WISE Campaign
- Abbreviation: WISE
- Formation: 17 January 1984
- Founder: Baroness Platt of Writtle, Engineering Council, Equal Opportunities Commission
- Type: Registered charity
- Purpose: To
- Headquarters: Leeds College of Building
- Location: Leeds, United Kingdom;
- Key people: Trudy Norris-Grey (Chair) Anne-Marie Imafidon (CEO)
- Website: www.wisecampaign.org.uk

= WISE Campaign =

United Kingdom non-profit organization

The WISE Campaign (Women into Science and Engineering) is a United Kingdom-based organization that encourages women and girls to value and pursue science, technology, engineering and maths-related courses in school or college and to move on into related careers and progress. Its mission statement aims to facilitate understanding of these disciplines among women and girls and the opportunities which they present at a professional level. It is operated by UKRC trading as WISE (company number 07533934).

==Formation==
The campaign began on 17 January 1984, headed by The Baroness Platt of Writtle, a qualified mechanical engineer, at which time women made up 7% of graduate engineers and 3% of professional engineers in the UK. It was a collaboration between the Engineering Council and the Equal Opportunities Commission, originally viewed as a one-year campaign "Women into Science and Engineering" WISE'84.

==Activities==
One of WISE's main objectives is to listen to students and women qualified or working in these sectors, and understand and voice their opinions to academic institutions, policy-makers and employers. It then works creatively with delivery agencies and others, offering models, tools and approaches to support them in challenging traditional approaches, so as to demonstrate equitable involvement. WISE combats gender stereotypes to get more girls and women involved in careers where female participation was once considered near impossible.

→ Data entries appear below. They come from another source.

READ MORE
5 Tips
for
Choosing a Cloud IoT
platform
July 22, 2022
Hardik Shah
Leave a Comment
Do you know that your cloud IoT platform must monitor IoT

In 1986, as part of her at WISE,Thames Polytechnic lecturer, Pamela Morton, conducted research that found that the number of women enrolling in Computer Science degrees had halved during the previous decade and was continuing to decline, despite the WISE Campaign. She approached the IT Skills Agency with a view to organising a campaign to increase the number of women entering the IT industry. These efforts contributed to the development of the PITCOM's 1989 Women in IT Campaign.

WISE operates throughout the UK, with specialist committees in Wales, Northern Ireland and Scotland. Volunteers, from industry and relevant organisations, attend the various WISE committee meetings, and undertake projects with WISE.

In 2011 the UKRC - an organisation specialising in gender equality in science, engineering and technology - became part of WISE. Trudy Norris-Grey, the Chair of UKRC since 2007 then became Chair of WISE. WISE counts The Princess Royal, Dame Julia Higgins, Kate Bellingham and Joanna Kennedy as its patrons. The Founding Chair and Patron The Baroness Platt of Writtle died on 1 February 2015, aged 91.

==Young Professionals' Board==

The WISE Campaign has an advisory Board to the main Board called the WISE Young Professionals' Board, formerly the WISE Young Women's Board, with a mandate to act as a sounding board to the WISE Campaign and promote the visibility of young women in STEM.

Notable members and former members include:
- Jess Wade was a Young Professionals' Board member 2015-2018 and is a campaigner for Women in STEM and promoting early career researchers.

==Structure==
It is headquartered at Leeds College of Building, though has been based at the UKRC (UK Resource Centre for Women in Science, Engineering, and Technology) in Bradford.